LOS ANGELES -- The Los Angeles City Council voted Wednesday to cut hiring at the Police Department, pushing the number of sworn officers well below 10,000 and abandoning a budget priority once seen as untouchable by city leaders.
Faced with a grim budget outlook and deluged by demands for reductions in police spending, the council voted 12-2 to take the Los Angeles Police Department down to 9,757 officers by next summer -- a level of staffing not seen in the city since 2008.
Overall, the council's decision delivered a $150 million hit to the LAPD budget, much of it coming from funds earmarked for police overtime pay. Councilman Curren Price, who pushed for the cuts, said two-thirds of the savings would ultimately be funneled into services for Black, Latino and disenfranchised communities, such as hiring programs and summer youth jobs.
"This is a step forward, supporting minority communities in ways in which they deserve -- with respect, dignity and an even playing field," said Price, the only Black member on the council's budget committee.
Council members Joe Buscaino and John Lee cast the two opposing votes. Buscaino said afterward that the city should have approved more money for a community policing program, not "a reactive, feel-good budget cut."

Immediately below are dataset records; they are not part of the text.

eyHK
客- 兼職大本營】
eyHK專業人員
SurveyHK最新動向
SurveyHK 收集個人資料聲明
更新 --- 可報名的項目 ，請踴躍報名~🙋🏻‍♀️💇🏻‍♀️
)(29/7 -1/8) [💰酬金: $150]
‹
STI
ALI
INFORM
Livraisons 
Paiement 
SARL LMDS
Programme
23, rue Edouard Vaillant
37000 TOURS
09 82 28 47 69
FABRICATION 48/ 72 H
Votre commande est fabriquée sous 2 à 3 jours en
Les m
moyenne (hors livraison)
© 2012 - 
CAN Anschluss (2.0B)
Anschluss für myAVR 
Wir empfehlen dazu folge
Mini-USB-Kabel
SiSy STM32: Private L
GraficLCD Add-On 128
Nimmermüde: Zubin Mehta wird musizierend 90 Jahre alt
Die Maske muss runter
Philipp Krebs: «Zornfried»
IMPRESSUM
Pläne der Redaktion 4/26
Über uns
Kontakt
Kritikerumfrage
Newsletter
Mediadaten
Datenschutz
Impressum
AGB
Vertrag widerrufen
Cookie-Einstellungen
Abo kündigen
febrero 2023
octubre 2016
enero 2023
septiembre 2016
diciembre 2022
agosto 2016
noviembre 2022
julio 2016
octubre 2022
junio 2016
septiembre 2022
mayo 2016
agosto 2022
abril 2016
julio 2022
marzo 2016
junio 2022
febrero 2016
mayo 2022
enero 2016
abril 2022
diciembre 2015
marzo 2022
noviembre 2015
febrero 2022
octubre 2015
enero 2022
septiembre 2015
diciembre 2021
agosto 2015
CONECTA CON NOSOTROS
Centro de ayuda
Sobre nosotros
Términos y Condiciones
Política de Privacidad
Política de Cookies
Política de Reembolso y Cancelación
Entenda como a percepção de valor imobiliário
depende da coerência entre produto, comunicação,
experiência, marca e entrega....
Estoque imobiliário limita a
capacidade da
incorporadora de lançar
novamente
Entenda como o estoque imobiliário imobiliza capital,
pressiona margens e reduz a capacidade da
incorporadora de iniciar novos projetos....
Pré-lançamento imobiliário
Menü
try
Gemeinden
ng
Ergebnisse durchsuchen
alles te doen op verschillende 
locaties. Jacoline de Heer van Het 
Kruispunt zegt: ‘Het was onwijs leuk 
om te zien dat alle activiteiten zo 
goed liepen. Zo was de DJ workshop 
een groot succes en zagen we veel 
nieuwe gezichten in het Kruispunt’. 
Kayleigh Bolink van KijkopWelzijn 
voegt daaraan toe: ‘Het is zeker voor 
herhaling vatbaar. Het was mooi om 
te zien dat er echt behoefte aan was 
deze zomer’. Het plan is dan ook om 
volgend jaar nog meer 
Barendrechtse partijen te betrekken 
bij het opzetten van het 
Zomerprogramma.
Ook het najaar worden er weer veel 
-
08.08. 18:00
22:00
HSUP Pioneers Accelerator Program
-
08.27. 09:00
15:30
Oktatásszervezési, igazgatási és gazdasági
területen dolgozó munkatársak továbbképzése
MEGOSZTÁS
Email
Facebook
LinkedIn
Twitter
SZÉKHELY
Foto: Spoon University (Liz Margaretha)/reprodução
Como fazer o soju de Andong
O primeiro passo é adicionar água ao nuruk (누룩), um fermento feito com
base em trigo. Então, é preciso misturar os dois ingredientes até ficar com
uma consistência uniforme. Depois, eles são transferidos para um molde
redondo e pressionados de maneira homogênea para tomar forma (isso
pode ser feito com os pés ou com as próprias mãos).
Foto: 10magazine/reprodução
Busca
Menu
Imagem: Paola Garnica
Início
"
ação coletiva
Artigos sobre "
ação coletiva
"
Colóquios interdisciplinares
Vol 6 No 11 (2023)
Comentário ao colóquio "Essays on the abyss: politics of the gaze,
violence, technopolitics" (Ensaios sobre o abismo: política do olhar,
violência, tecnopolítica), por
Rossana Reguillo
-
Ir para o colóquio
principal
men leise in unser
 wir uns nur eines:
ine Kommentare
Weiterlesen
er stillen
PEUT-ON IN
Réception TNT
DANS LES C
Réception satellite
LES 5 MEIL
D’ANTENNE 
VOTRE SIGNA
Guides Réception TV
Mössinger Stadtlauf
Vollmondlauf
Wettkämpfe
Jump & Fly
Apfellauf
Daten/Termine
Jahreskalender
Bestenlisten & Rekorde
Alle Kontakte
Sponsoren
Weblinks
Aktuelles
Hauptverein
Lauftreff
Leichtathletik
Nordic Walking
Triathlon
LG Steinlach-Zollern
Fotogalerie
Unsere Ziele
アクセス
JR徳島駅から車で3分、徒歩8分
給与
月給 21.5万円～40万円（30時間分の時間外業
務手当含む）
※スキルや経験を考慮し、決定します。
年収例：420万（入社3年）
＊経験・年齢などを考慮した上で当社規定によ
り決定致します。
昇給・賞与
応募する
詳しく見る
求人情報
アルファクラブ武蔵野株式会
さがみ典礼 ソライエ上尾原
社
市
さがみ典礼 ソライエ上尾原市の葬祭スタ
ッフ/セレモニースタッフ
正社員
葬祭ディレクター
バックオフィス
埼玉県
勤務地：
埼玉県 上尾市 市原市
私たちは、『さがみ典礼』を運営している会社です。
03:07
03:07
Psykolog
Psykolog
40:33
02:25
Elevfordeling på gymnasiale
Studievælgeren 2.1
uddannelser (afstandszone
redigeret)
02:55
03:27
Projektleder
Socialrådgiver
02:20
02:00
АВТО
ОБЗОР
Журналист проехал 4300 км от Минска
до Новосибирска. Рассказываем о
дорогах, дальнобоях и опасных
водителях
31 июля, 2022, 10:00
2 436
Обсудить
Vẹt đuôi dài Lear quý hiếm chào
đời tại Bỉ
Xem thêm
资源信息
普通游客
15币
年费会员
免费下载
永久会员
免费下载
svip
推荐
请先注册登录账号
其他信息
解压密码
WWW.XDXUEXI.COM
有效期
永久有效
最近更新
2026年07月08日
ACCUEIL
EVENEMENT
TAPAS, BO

Wednesday's actions showed just how much spending policies and views on public safety have shifted at City Hall following mass protests over police brutality. As recently as April, Mayor Eric Garcetti had been pushing for a 7% increase to the LAPD budget, a move he no longer favors.
Reaching and maintaining a 10,000-officer force had been a longtime priority for city leaders. Mayor Antonio Villaraigosa celebrated in 2013 when the LAPD reached that number for the first time. That year, while running for mayor, Garcetti vowed to preserve that staffing level.
The council's decision Wednesday will allow the LAPD to hire only half the number of officers needed to replace those who resign or retire in the coming year.
The $150 million cut to the LAPD fell far short of demands from Black Lives Matter-Los Angeles and its allies, who had pushed for a "People's Budget" that would effectively eliminate police spending and redirect the savings to housing, mental health services and other needs.
"That is literally pocket change," said Rebecca Kessler, a resident of Van Nuys who called in to the council this week. "It's a slap in the face. You need to defund the police, take way more money, put way more money into these programs."